▶ [REQUIREMENT]
Please find every line in the entries below that contains the string "Sultanhanı", and copy it.

(Records from a data source)
········

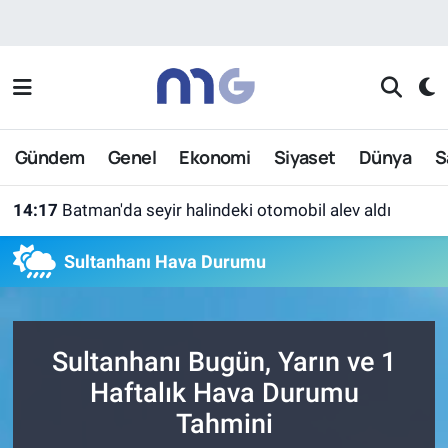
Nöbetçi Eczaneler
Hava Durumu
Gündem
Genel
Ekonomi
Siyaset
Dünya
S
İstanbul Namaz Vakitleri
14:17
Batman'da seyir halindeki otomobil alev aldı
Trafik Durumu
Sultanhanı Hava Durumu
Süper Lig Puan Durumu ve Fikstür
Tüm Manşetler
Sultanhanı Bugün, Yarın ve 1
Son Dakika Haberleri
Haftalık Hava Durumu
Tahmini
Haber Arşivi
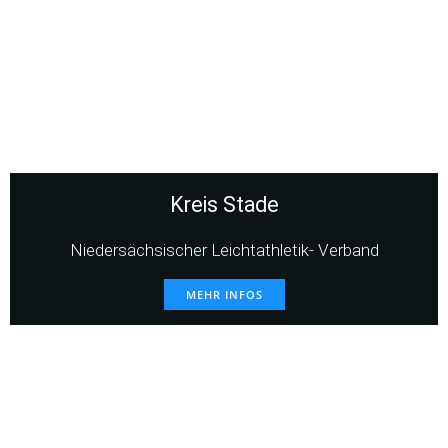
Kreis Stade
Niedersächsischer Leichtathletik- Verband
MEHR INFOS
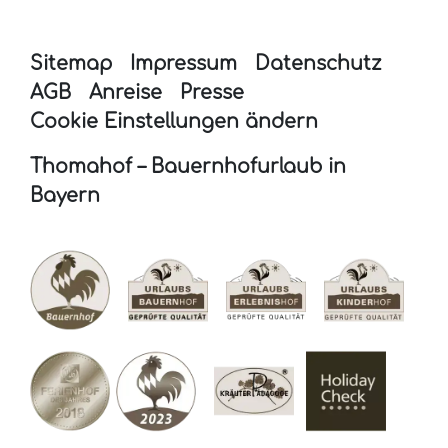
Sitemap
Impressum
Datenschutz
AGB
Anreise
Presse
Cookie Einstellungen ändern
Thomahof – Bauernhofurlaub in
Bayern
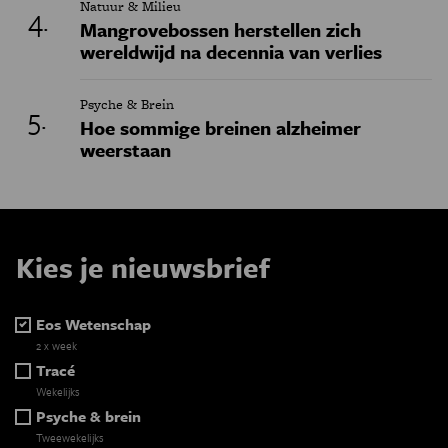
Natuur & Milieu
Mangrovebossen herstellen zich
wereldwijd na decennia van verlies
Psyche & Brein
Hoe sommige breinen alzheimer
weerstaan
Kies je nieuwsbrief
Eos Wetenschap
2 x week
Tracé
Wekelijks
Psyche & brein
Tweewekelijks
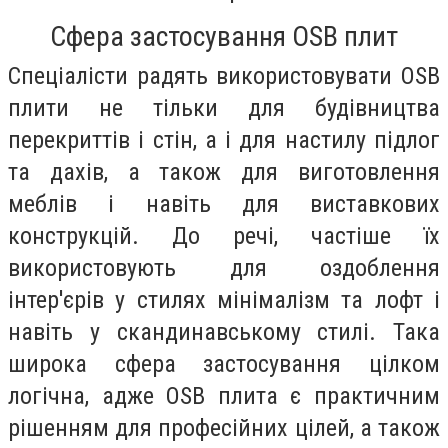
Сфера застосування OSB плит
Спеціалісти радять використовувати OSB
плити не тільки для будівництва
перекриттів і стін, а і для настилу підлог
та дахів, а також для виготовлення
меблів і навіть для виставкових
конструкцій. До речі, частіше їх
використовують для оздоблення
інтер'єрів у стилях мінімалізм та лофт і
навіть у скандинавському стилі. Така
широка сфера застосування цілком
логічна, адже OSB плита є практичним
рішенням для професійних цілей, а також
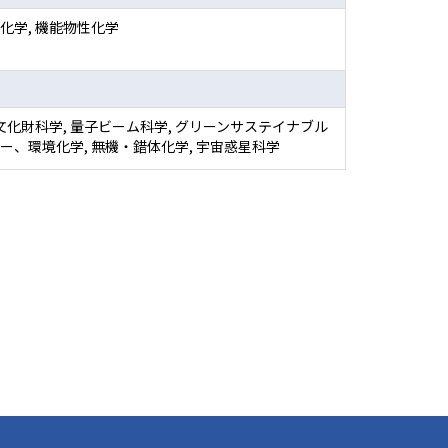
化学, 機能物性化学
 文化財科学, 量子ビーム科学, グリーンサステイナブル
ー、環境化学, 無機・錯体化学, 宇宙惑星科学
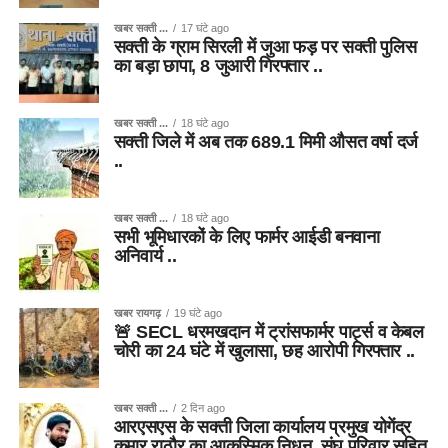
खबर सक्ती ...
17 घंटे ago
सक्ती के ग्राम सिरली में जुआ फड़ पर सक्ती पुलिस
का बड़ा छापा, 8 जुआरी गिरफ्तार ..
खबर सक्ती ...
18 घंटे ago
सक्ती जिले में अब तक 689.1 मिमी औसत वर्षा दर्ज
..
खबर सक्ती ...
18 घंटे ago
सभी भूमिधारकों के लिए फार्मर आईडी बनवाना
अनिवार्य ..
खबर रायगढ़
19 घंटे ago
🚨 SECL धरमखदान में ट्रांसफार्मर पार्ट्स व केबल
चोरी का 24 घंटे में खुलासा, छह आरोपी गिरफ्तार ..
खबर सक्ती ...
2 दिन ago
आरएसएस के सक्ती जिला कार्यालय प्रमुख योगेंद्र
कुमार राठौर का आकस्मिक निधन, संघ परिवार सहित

········

▶ [RESULT OF THE EXERCISE]
Sultanhanı Hava Durumu
Sultanhanı Bugün, Yarın ve 1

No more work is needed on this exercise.